→ Work order: Each line of the listing below that includes "install" must be copied.

→ Excerpted data:
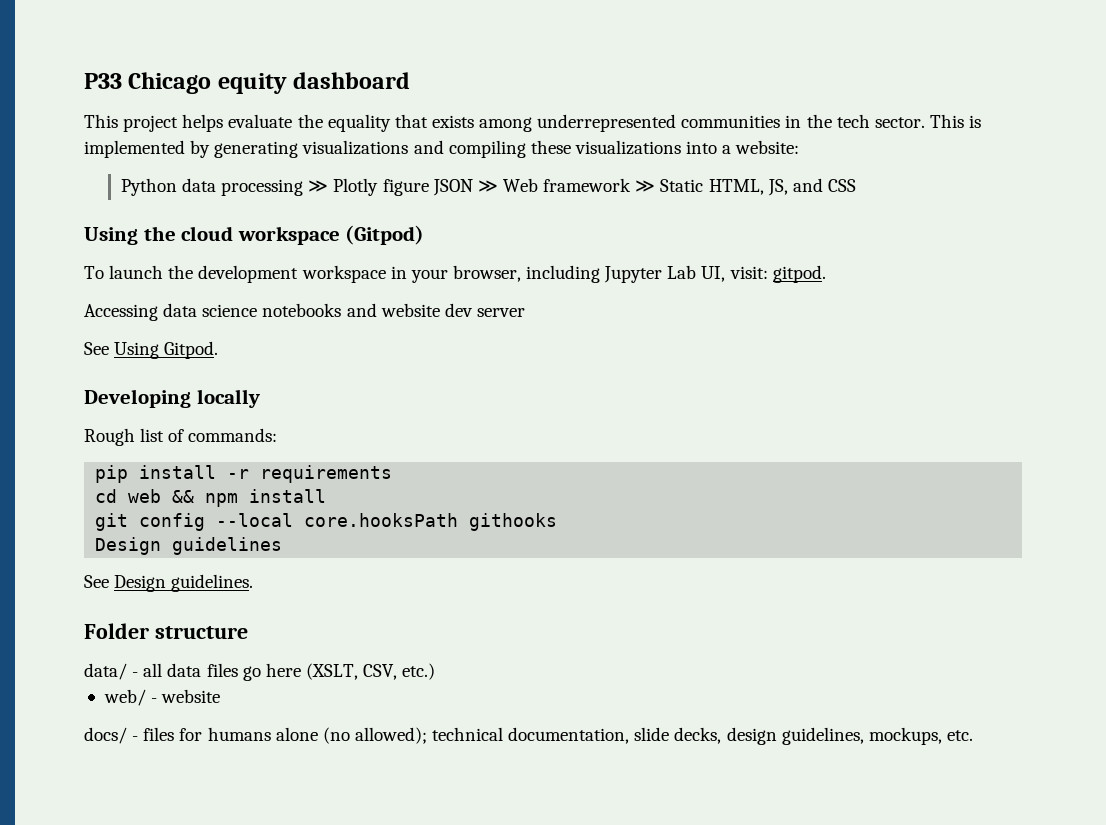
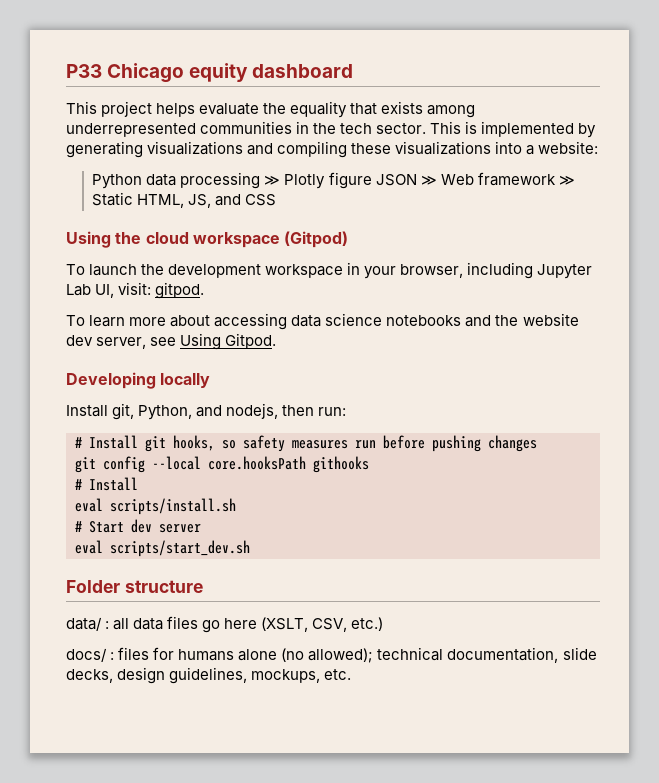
[84,304,158,321] Accessing -> [66,313,288,330] To learn more about accessing
(377, 310) none -> [495,315,519,326] the
[476,308,525,317] [84,342,109,355] server // See -> [96,337,177,349] server, see
[84,428,278,446] [95,465,393,483] [95,489,327,507] Rough list of commands: // pip install -r requirements // cd web && npm install -> [66,403,347,420] [75,435,537,452] Install git, Python, and nodejs, then run: // # Install git hooks, so safety measures run before pushing changes
[95,537,283,555] [84,574,254,592] Design guidelines // See Design guidelines. -> [75,477,138,491] [75,498,236,515] [75,519,201,533] [75,540,250,557] # Install // eval scripts/install.sh // # Start dev server // eval scripts/start_dev.sh
[132,672,139,677] - -> [105,621,110,629] :
[103,689,221,706] // web/ - website -> (384, 624) none
[132,736,139,741] - -> [110,652,115,660] :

→ Answer section:
[84,428,278,446] [95,465,393,483] [95,489,327,507] Rough list of commands: // pip install -r requirements // cd web && npm install -> [66,403,347,420] [75,435,537,452] Install git, Python, and nodejs, then run: // # Install git hooks, so safety measures run before pushing changes
[95,537,283,555] [84,574,254,592] Design guidelines // See Design guidelines. -> [75,477,138,491] [75,498,236,515] [75,519,201,533] [75,540,250,557] # Install // eval scripts/install.sh // # Start dev server // eval scripts/start_dev.sh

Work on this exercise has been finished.